Desde Kubrick no he visto un uso tan deslumbrante de las posibilidades técnicas y expresivas de la cámara y el sonido (incluyendo el silencio). Desde Fellini no he visto hacer un uso tan personal -casi al límite de la confesión- del cine de gran formato de producción. Desde Tarkovski no he visto plantearse en una película, con tan sensorial radicalidad visual, las preguntas cuyas respuestas pueden dar o quitar sentido a la vida, y a su carga de dolor, de alegría, de pérdida, de amor. Desde Terence Davies no he visto retratar con tanta delicadeza, sensibilidad y hondura el éxtasis y la indefensión emocional de la infancia. Y sin embargo esta película gigantesca y ambiciosa hasta la soberbia no copia los universos de Kubrick (aunque algo de 2001: una odisea del espacio hay en ella), de Fellini (aunque mucho de Ocho y medio hay en ella, sobre todo el uso de la voz en off susurrada como recuerdo de la madre y monólogo interior), de Tarkovski (aunque algo de Sacrificio hay en ella) o de Davies (aunque no poco de El largo día acaba impregna la representación de las relaciones entre el niño y su madre). Coincidencias, tal vez. O sabiduría de quien sabe dónde están las fuentes de la maestría.

El propio Malick y cinco montadores logran el mejor montaje visual y sonoro que he visto en muchos años. El montaje es la estrella de la película y en él reside su sobrecogedora fuerza emocional; él logra fundir lo universal y lo particular haciendo de todos los tiempos el de una vida y de todas las voces la de una memoria; a la vez que hace de un tiempo concreto todos los tiempos, desde la creación del universo hasta su extinción, y de unas vidas concretas todas las vidas, desde los primeros seres vivos sufrientes (el pequeño dinosaurio que jadea aterrado bajo la garra del tiranosaurio) hasta hoy.

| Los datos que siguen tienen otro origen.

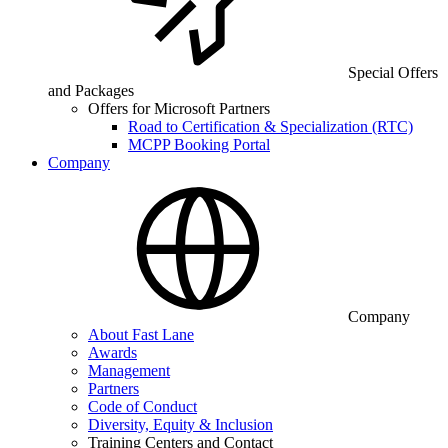
Special Offers
and Packages
Offers for Microsoft Partners
Road to Certification & Specialization (RTC)
MCPP Booking Portal
Company
Company
About Fast Lane
Awards
Management
Partners
Code of Conduct
Diversity, Equity & Inclusion
Training Centers and Contact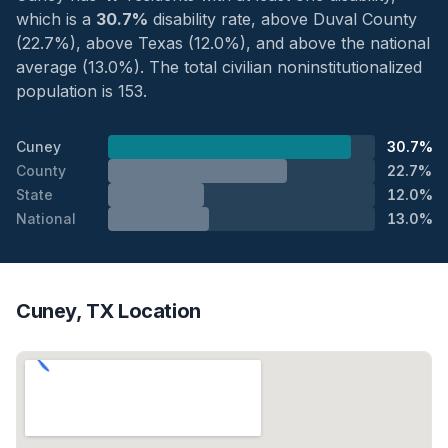
which is a
30.7%
disability rate, above Duval County
(22.7%), above Texas (12.0%), and above the national
average (13.0%). The total civilian noninstitutionalized
population is 153.
Cuney
30.7%
County
22.7%
State
12.0%
National
13.0%
Cuney, TX Location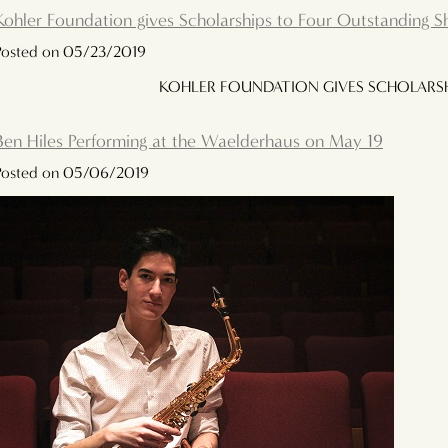
Kohler Foundation gives Scholarships to Four Outstanding 
Posted on 05/23/2019
KOHLER FOUNDATION GIVES SCHOLARSH
Ben Hiles Performing at the Waelderhaus on May 19
Posted on 05/06/2019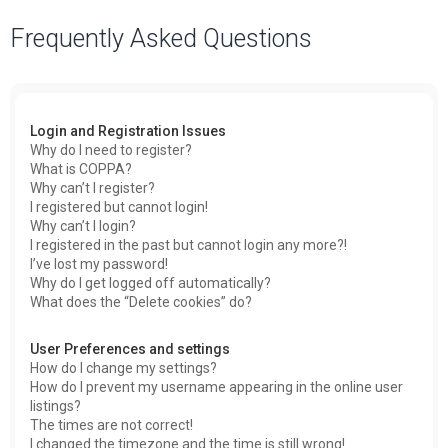
a
Frequently Asked Questions
r
c
h
Login and Registration Issues
Why do I need to register?
What is COPPA?
Why can’t I register?
I registered but cannot login!
Why can’t I login?
I registered in the past but cannot login any more?!
I’ve lost my password!
Why do I get logged off automatically?
What does the “Delete cookies” do?
User Preferences and settings
How do I change my settings?
How do I prevent my username appearing in the online user
listings?
The times are not correct!
I changed the timezone and the time is still wrong!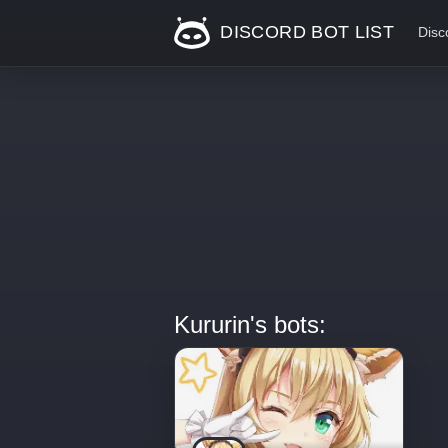
DISCORD BOT LIST
Disc
Kururin's bots: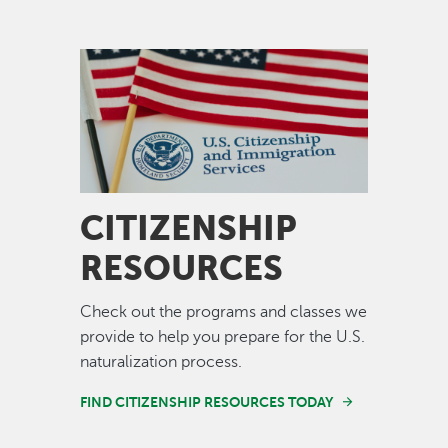
Image
CITIZENSHIP
RESOURCES
Check out the programs and classes we
provide to help you prepare for the U.S.
naturalization process.
FIND CITIZENSHIP RESOURCES TODAY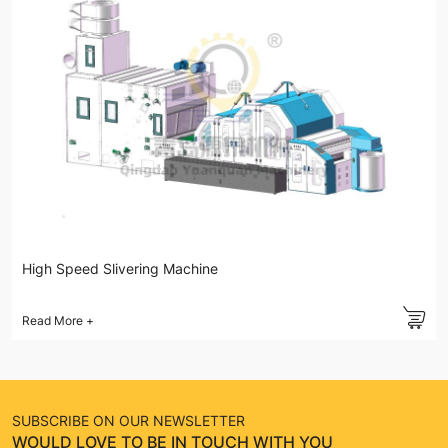
High Speed Slivering Machine
Read More
+
SUBSCRIBE ON OUR NEWSLETTER
WOULD LOVE TO BE IN TOUCH WITH YOU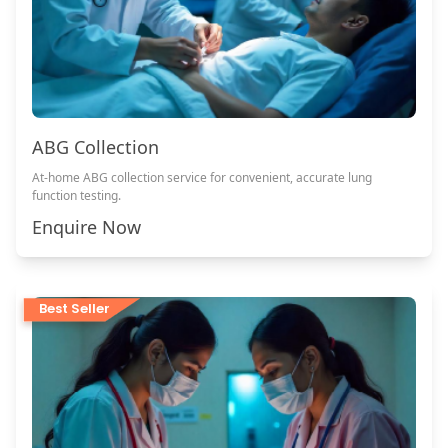
ABG Collection
At-home ABG collection service for convenient, accurate lung
function testing.
Enquire Now
Best Seller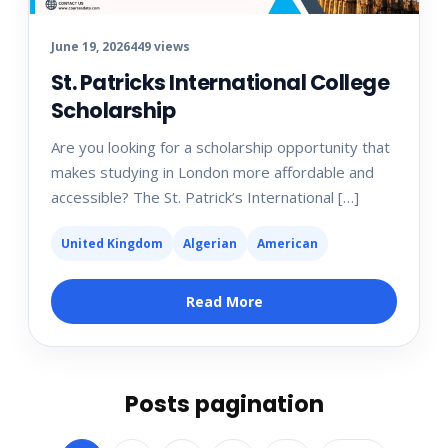
June 19, 2026
449 views
St. Patricks International College
Scholarship
Are you looking for a scholarship opportunity that
makes studying in London more affordable and
accessible? The St. Patrick’s International […]
United Kingdom
Algerian
American
Read More
Posts pagination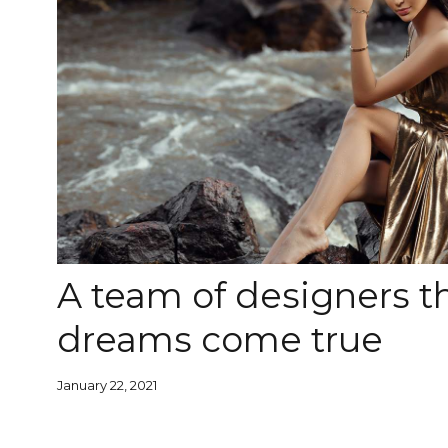
A team of designers 
dreams come true
January 22, 2021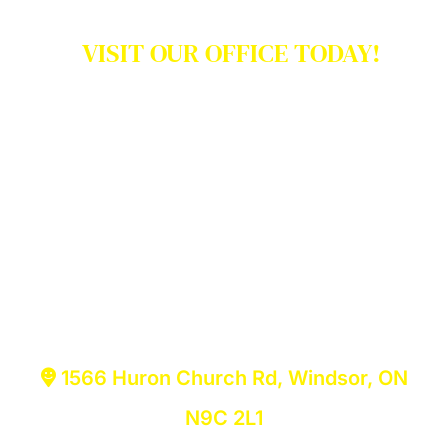
VISIT OUR OFFICE TODAY!
We have literally served
thousands and thousands!
No appointment is necessary. Just
walk-in to our law firm in Windsor or
Niagara Region and find the right
solutions for your legal needs.
1566 Huron Church Rd, Windsor, ON
N9C 2L1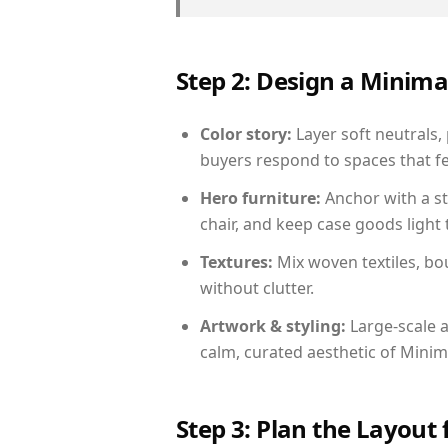
Step 2: Design a Minim
Color story:
Layer soft neutrals,
buyers respond to spaces that fe
Hero furniture:
Anchor with a st
chair, and keep case goods light 
Textures:
Mix woven textiles, bo
without clutter.
Artwork & styling:
Large-scale a
calm, curated aesthetic of Minima
Step 3: Plan the Layout 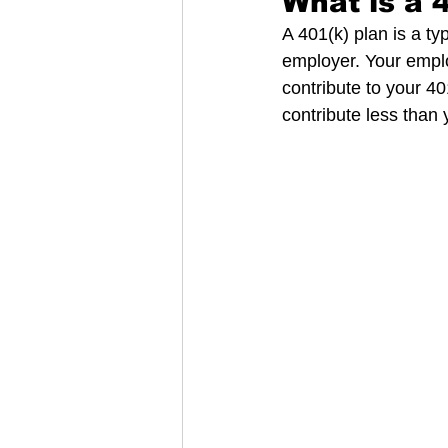
What is a 
A 401(k) plan is a ty
employer. Your emplo
contribute to your 40
contribute less than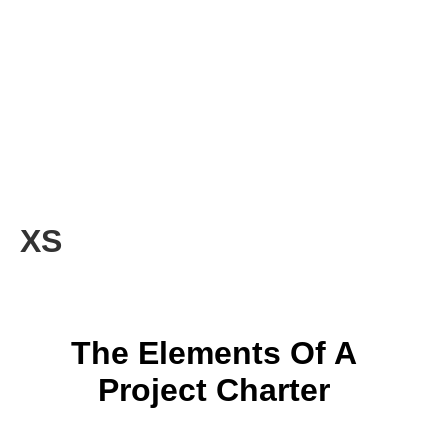
XS
The Elements Of A
Project Charter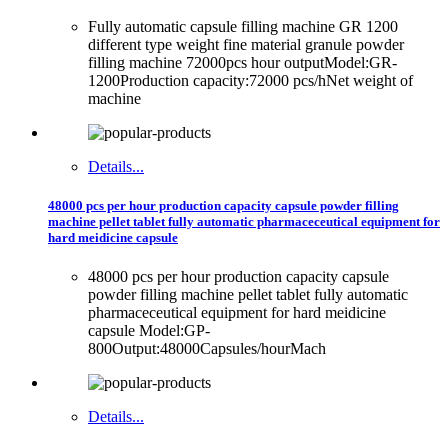
Fully automatic capsule filling machine GR 1200
different type weight fine material granule powder
filling machine 72000pcs hour outputModel:GR-
1200Production capacity:72000 pcs/hNet weight of
machine
Details...
48000 pcs per hour production capacity capsule powder filling
machine pellet tablet fully automatic pharmaceceutical equipment for
hard meidicine capsule
48000 pcs per hour production capacity capsule
powder filling machine pellet tablet fully automatic
pharmaceceutical equipment for hard meidicine
capsule Model:GP-
800Output:48000Capsules/hourMach
Details...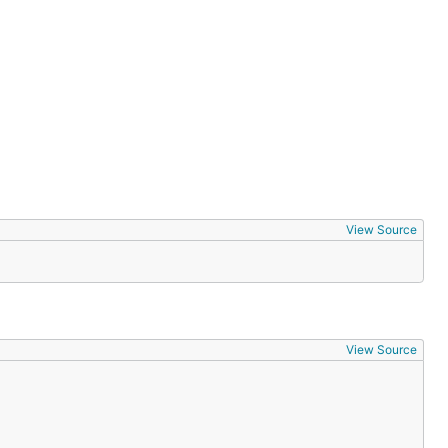
View Source
View Source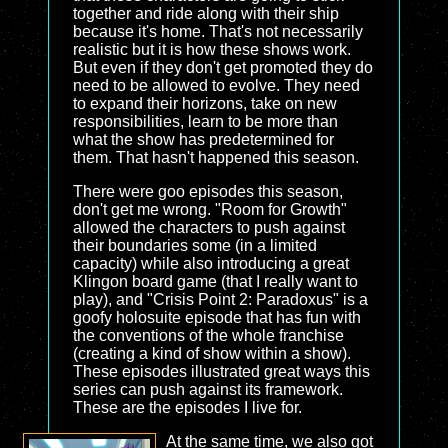
together and ride along with their ship
because it's home. That's not necessarily
realistic but it is how these shows work.
But even if they don't get promoted they do
need to be allowed to evolve. They need
to expand their horizons, take on new
responsibilities, learn to be more than
what the show has predetermined for
them. That hasn't happened this season.
There were goo episodes this season,
don't get me wrong. "Room for Growth"
allowed the characters to push against
their boundaries some (in a limited
capacity) while also introducing a great
Klingon board game (that I really want to
play), and "Crisis Point 2: Paradoxus" is a
goofy holosuite episode that has fun with
the conventions of the whole franchise
(creating a kind of show within a show).
These episodes illustrated great ways this
series can push against its framework.
These are the episodes I live for.
At the same time, we also got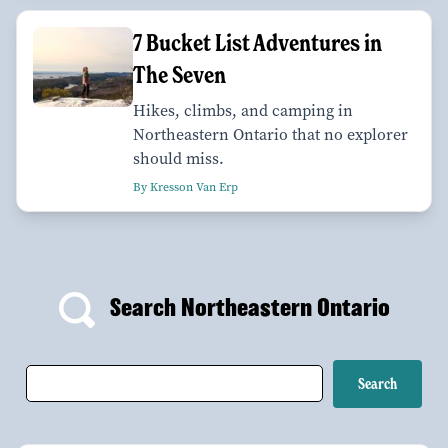
7 Bucket List Adventures in
The Seven
Hikes, climbs, and camping in
Northeastern Ontario that no explorer
should miss.
By Kresson Van Erp
Search Northeastern Ontario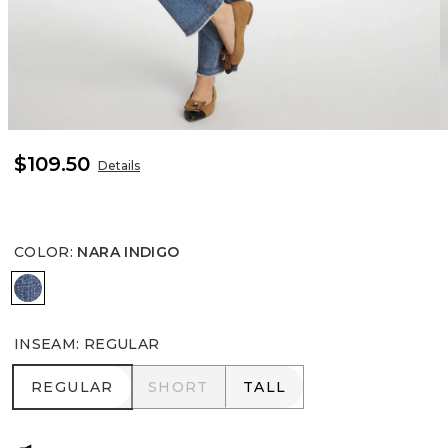
$109.50
Details
COLOR
:
NARA INDIGO
NARA INDIGO
INSEAM
:
REGULAR
REGULAR
SHORT
TALL
REGULAR
SHORT
TALL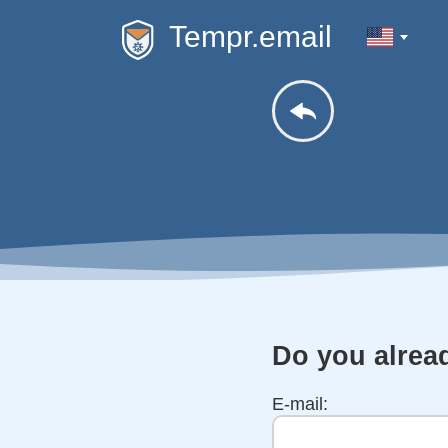
Tempr.email
Do you alrea
E-mail:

Es también el montaje lo que le permite a Malick casi prescindir de los diálogos para hacer recaer todo el peso significativo y emocional sobre las imágenes, los sonidos y la música. Se comprende que haya tardado más de un año en montarla. Y se intuye -¡ojalá!- que se editará en DVD una versión más extensa.

No teman, tras lo leído, que se trate de cine para iniciados, de ingrata visión o de difícil comprensión. Se trata, simplemente, de arte. Basta contemplar y dejarse llevar por la emoción y la belleza de las imágenes, por la luz prodigiosamente captada por el director de fotografía Emmanuel Lubezki y por las músicas de Brahms, Mahler, Smetana, Mozart o Alexandre Desplat. Tal vez sea la película intimista y autobiográfica más auténtica, sinceramente creativa y libre que haya visto desde Ocho y medio de Fellini. Y esto ya es decir mucho. Mereció la Palma de Oro de Cannes. Mereció el premio de la Federación Internacional de la Prensa Cinematográfica, otorgado por doscientos críticos de todo el mundo. Merece que ustedes la vean. Y ustedes merecen verla.